▸ Exercise directions
Copy every line of the records below that holds the word "tabs".

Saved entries
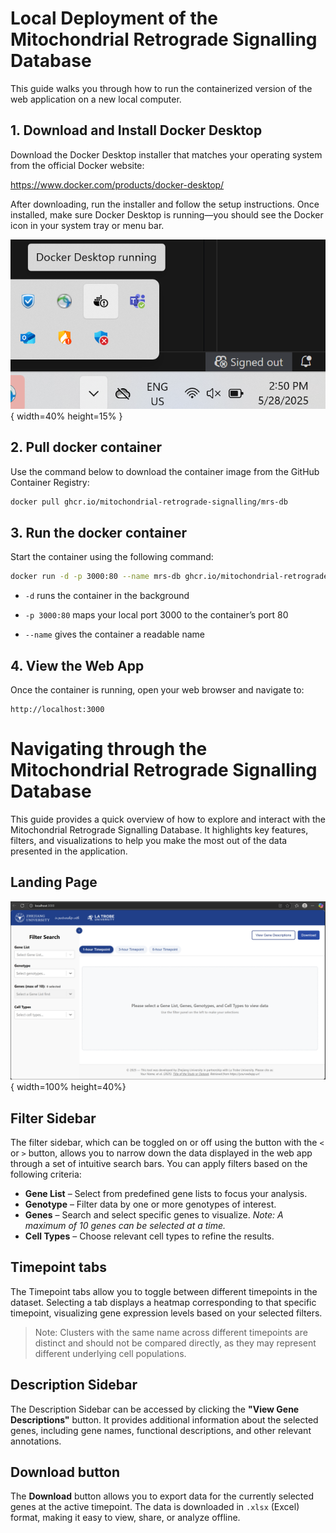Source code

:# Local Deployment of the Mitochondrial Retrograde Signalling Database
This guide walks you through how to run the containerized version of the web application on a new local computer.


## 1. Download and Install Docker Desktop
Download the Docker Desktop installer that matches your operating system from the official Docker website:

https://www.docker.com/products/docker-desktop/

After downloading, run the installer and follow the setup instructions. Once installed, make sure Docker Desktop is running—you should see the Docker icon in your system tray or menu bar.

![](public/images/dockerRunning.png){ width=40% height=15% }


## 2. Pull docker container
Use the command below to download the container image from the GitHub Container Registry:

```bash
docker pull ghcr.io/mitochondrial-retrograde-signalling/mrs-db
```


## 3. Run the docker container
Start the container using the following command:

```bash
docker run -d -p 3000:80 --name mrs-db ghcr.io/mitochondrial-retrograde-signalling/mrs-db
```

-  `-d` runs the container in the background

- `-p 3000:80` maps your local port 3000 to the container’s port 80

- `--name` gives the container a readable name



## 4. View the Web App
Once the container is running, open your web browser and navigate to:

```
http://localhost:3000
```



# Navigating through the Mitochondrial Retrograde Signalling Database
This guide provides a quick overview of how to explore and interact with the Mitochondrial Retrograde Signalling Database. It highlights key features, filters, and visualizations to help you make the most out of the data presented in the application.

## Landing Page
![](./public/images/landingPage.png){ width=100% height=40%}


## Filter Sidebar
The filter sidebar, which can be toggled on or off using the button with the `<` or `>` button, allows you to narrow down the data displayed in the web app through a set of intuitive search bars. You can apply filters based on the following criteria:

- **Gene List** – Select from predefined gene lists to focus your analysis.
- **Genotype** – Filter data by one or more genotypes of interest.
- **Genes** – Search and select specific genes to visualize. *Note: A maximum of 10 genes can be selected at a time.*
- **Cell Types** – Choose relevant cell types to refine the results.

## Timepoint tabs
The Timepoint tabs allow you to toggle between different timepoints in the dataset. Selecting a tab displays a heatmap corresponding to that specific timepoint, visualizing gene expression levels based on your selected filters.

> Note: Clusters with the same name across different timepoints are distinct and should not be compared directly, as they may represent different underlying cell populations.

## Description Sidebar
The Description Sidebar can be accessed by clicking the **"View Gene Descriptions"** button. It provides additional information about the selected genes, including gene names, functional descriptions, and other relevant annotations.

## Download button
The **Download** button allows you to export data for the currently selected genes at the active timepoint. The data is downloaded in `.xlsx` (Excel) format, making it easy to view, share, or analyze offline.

* * *

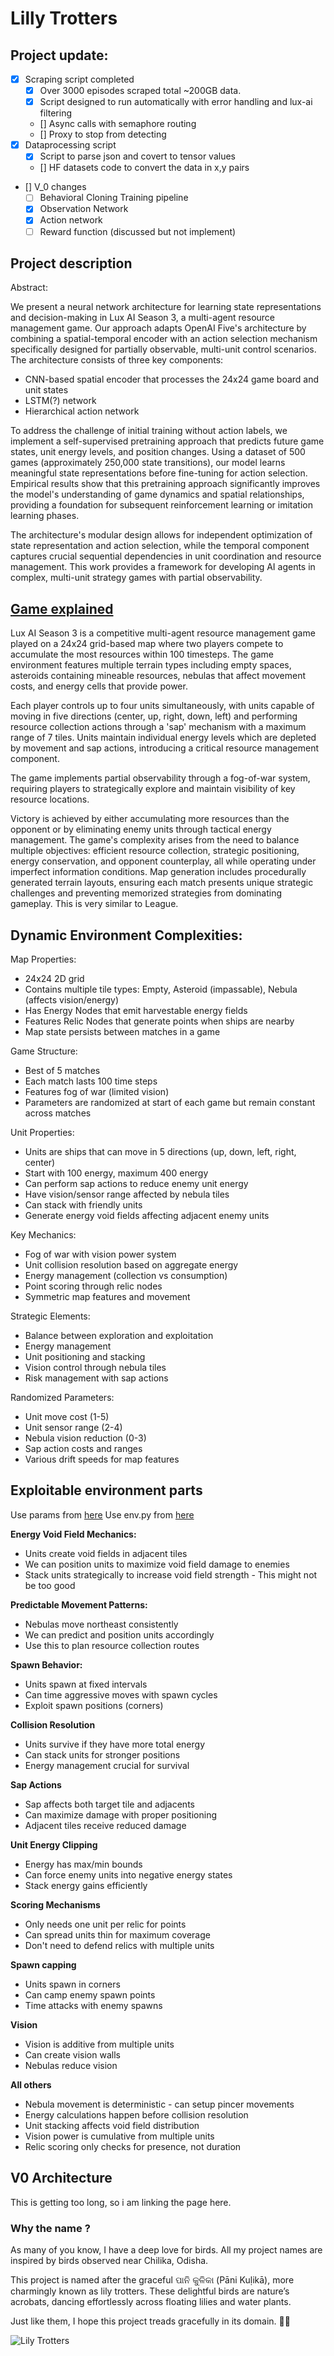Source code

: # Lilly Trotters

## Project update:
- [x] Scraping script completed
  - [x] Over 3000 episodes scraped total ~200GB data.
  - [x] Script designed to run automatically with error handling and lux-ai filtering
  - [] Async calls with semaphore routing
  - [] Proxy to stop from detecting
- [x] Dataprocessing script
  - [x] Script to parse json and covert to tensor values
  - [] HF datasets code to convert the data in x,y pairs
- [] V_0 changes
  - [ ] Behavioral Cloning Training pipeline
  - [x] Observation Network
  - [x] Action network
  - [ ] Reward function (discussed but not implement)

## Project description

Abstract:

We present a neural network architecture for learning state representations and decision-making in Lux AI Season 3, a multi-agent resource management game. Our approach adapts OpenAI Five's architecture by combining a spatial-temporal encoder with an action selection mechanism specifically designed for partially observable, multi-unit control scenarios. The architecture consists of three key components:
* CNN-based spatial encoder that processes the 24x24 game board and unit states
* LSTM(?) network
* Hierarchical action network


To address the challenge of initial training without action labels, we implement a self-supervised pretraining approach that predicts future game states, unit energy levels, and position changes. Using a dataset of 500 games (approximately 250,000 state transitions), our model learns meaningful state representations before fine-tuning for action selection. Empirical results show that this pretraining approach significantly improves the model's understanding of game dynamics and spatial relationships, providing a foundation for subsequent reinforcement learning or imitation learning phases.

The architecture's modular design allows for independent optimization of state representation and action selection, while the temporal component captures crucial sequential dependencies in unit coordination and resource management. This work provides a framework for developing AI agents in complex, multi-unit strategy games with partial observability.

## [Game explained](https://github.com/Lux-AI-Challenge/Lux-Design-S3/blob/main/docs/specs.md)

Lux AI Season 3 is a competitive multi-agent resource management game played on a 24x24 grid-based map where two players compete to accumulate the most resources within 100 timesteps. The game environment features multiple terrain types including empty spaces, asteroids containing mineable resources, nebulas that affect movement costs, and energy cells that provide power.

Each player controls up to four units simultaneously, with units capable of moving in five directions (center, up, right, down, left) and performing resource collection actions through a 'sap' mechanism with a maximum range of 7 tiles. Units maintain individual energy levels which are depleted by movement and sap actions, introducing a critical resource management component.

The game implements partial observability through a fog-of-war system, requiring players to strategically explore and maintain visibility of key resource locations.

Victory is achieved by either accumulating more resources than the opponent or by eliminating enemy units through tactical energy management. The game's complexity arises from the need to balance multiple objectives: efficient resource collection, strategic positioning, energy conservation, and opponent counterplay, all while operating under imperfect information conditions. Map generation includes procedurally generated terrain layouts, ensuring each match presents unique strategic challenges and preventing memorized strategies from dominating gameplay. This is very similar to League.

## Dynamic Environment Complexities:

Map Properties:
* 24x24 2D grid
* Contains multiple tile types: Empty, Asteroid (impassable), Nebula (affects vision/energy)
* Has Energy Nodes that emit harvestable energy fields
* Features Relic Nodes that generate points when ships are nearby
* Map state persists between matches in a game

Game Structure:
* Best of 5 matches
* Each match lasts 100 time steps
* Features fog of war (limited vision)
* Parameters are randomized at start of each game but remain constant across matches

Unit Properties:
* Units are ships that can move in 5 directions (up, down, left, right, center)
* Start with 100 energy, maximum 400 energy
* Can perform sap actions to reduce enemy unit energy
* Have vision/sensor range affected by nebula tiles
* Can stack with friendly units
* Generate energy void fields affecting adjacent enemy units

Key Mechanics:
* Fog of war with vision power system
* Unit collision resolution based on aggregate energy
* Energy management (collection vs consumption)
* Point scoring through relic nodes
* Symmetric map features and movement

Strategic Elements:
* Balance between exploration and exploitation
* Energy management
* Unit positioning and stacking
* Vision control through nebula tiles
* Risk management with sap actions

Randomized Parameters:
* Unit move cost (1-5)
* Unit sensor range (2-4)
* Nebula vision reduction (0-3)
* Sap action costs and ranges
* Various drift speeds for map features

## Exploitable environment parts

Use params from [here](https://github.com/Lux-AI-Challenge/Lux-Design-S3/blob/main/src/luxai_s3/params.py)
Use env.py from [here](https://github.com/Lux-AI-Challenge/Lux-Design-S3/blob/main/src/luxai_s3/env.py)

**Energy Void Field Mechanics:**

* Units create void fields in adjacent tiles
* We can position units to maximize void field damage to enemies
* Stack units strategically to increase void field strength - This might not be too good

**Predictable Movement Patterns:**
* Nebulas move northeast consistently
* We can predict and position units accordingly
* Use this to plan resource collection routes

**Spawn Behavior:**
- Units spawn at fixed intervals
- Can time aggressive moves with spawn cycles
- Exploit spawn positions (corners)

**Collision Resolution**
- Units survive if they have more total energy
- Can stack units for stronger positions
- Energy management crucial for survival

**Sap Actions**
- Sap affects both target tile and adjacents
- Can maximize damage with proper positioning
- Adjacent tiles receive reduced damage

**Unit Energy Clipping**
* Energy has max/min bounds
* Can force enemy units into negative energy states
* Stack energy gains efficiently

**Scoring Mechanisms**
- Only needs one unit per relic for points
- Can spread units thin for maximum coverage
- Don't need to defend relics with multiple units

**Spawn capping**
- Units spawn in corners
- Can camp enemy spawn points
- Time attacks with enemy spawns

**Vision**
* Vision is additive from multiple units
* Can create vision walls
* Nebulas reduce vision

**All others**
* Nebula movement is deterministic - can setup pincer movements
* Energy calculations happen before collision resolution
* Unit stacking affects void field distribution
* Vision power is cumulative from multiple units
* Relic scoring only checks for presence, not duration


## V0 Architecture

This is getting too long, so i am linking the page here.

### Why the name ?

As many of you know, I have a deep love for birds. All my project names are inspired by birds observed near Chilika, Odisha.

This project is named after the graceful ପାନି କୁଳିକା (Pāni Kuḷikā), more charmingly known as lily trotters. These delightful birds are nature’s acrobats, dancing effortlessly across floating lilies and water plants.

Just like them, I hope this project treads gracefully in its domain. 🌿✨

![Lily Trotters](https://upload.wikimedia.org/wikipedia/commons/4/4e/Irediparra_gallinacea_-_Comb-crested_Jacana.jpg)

▸ Result of the exercise
## Timepoint tabs
The Timepoint tabs allow you to toggle between different timepoints in the dataset. Selecting a tab displays a heatmap corresponding to that specific timepoint, visualizing gene expression levels based on your selected filters.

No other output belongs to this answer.